It is a European gathering of heavies perhaps not as especially well known in the States as they should be, but worthy of our ears in all senses.
In the quintet is saxophonist Martin Kuchen, trumpet wielding Thomas Johansson, trombonist Mats Aleklint, double bassist Jon Rune Strom and drummer Tollef Ostvang. They are markedly intent on articulating some excellent head compositions, three by Strom, two by Martin Kuchen and one by Leo and Martin Kuchen. The frameworks are classic sounding vehicles in a new thing zone.
The originals set things up for a free falling or swinging excellence from the rhythm team of Strom and Ostvang, who spike the music and at the same time bring an irresistible momentum to it all.
Martin carries a saxophonic torch heroically and lucidly. Thomas shows a good deal of the old/new jazz tradition in his well healed performances. And Mats has a bit of the old tailgating exuberance along with an avant soulful drive. The three in the frontline work very well together in realizing the heads, engaging in three way improvs and in their individual solo spots.

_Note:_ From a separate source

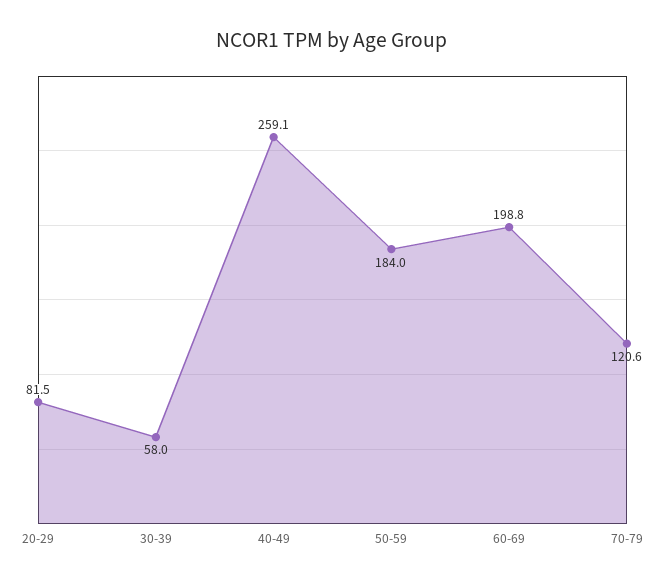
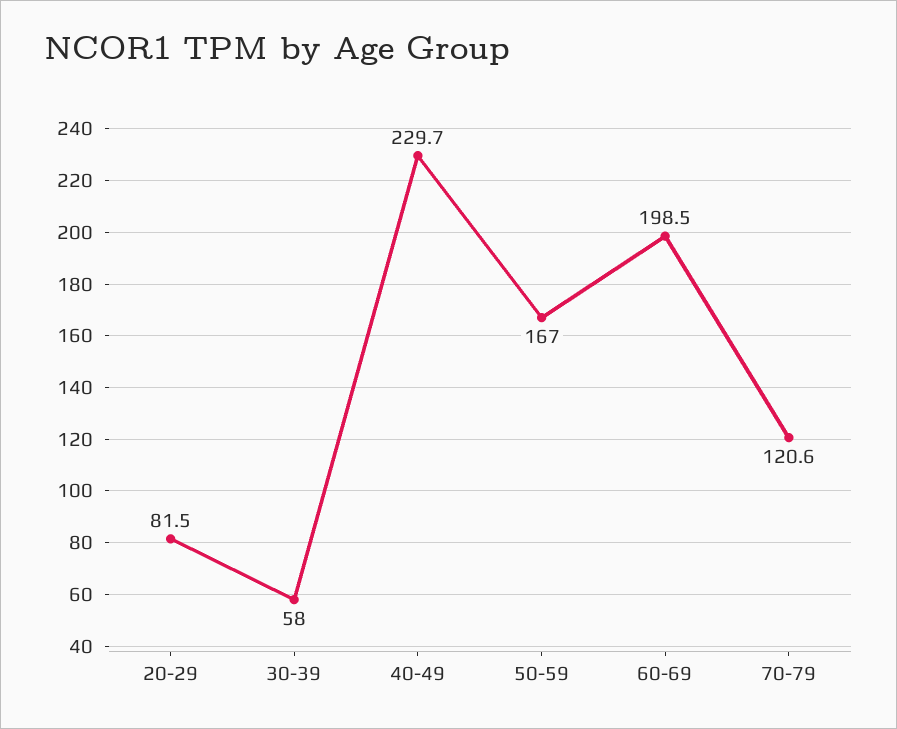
40-49: 259.1 -> 229.7
50-59: 184 -> 167
60-69: 198.8 -> 198.5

If I sometimes hear a little of the New York Contemporary 5 and the New York Art Quartet in the music it is only to say that they are extremely mindful of the roots of free jazz and work as an ensemble in ways that reflect the lessons to be learned from those seminal '60s groups without slavishly copying or consciously setting about to create parallels. They have roots but they also have something to say about how we can work out new sounds that go beyond those roots in happy ways.
If someone were to ask me, right now, to play some exemplary free jazz made today, I might certainly put this one on, along with perhaps a good deal else. That is how much I value this date, obviously. It is a genuine goodie. So get a copy if you will! I expect you'll feel like I do after a few listens.